Put your own needs first, says psychologist Beverley Stone, because by trying to please everyone you end up pleasing no one.

Beverly Stone

‘In Transactional Analysis they talk about people who have a need to please other people. And it seems to me that want to please everyone —  colleagues, other senior leaders and direct reports. I’m fascinated by paradoxes in organisations — and paradoxically by trying to please everyone, you’re not going to make a difference for the next review or please everyone, especially your boss. The other thing I suspect you have is a ‘be strong’ driver, where you think that you can cope with things and ‘everybody else can’t’. So, you nurture others you believe are not as capable as you are — thinking you’ll deal with everything else later, but that isn’t working. There are lessons in stepping up to a more senior role and one of them can be to empower your team to take decisions. What I suggest to many clients is to have a meeting every Monday morning, and get into the habit of saying do you need any information or help from me? And then everybody can tell you what they need and tell each other, because it’s a customer supply chain inside the team as well. Then have a short meeting every Friday where you ask if you helped them and whether they helped each other? If not, why not? If you could do that, you’d find your team members wouldn’t be coming into your office every day with umpteen things because you’ve already pre-empted what they need for the week. On the other hand, some direct reports are quite dependent and need a ‘parent’ in their manager — and where that is the case offer them half an hour, and that is it. You need to put markers down and instead of being the nurturing parent be a little bit more of the ‘critical parent’ — remind them that when they applied for the job you assumed they could do it, they’re paid to do the job and you will be appraising them every six months on how autonomously they can do it. What you’re saying is ‘show me you can do it’ — and ‘I don’t want to see you every day’.

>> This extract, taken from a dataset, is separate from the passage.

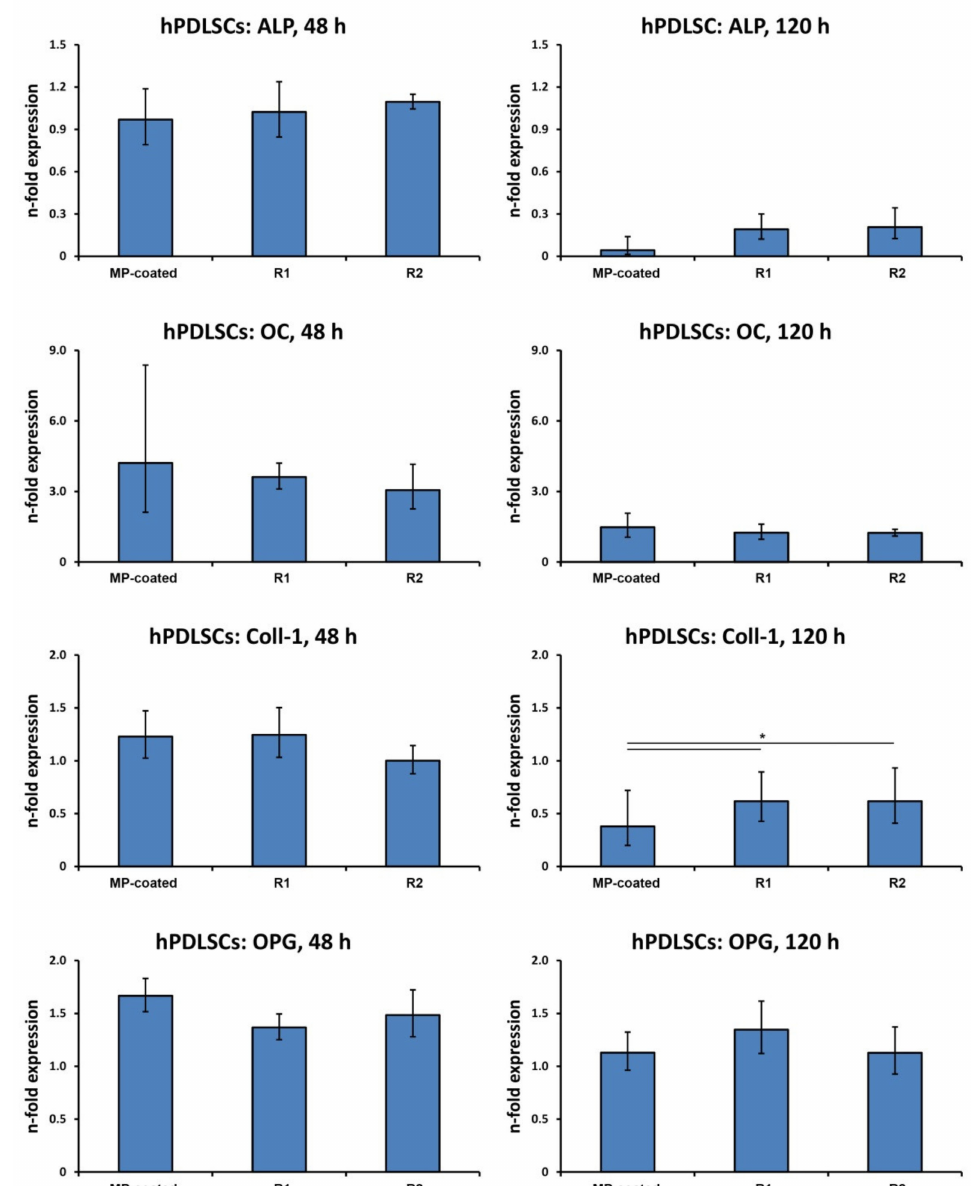
Figure 4. Expression of genes related to osteogenesis and bone turnover in hPDLSCs grown on titanium surfaces. hPDLSCs were cultured on multi-phosphonate (MP)-coated, sand-blasted, and acid-etched reference surfaces (R1, R2) and tissue culture plastic (TCP) for 48 and 120 h, and the expression of ALP, OC, Col1, OPG, and RANKL was assessed by quantitative real-time PCR. Y-axis represents n-fold expression related to hPDLSCs on TCP determined using the 2 − ∆∆ Ct method, using GAPDH as a housekeeping gene. Data are shown as the mean ± S.E.M of four experiments that were conducted independently. *—significantly di ff erent between groups, p <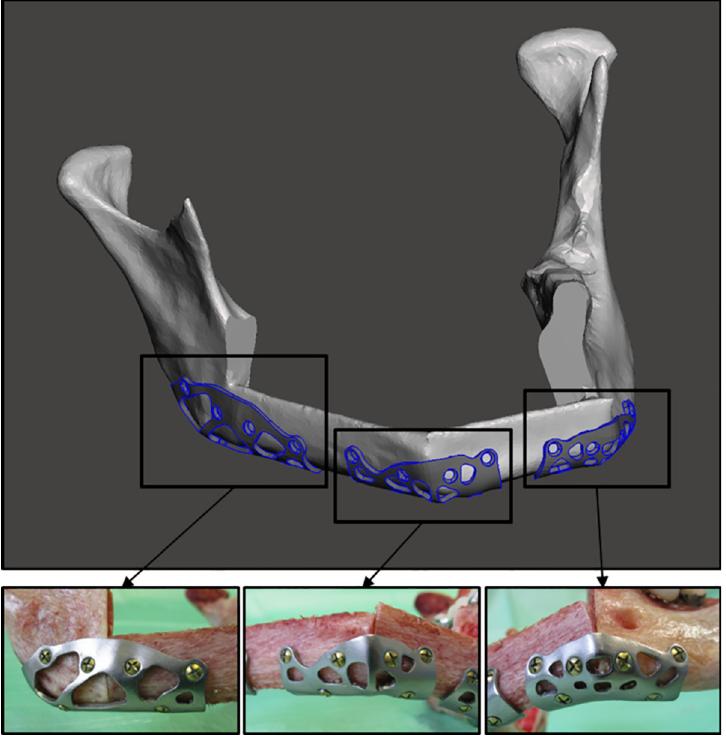
Fig 2. Patient specific, topology optimized osteosynthesis plates (TOPOS-implants). (Top) Virtual planning and fitting of the osteosynthesis plates for the fixation of the fibular segments. (Bottom) Application of the implants to the specimen produced with electron beam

Finally, people often ‘can’t say no’ because they feel they’re not as good as other people and always have to do what they ask them. Your needs are arguably more important than your direct reports as a senior leader for the sake of the business, because you’re trying to look at the strategy and that’s their future. If you can’t help with the strategic plan in your role, then there won’t be a business.’


Beverley Stone is a chartered business psychologist and founder of Group Dynamics International, a consultancy specialising in culture change through leadership, team and organisation development.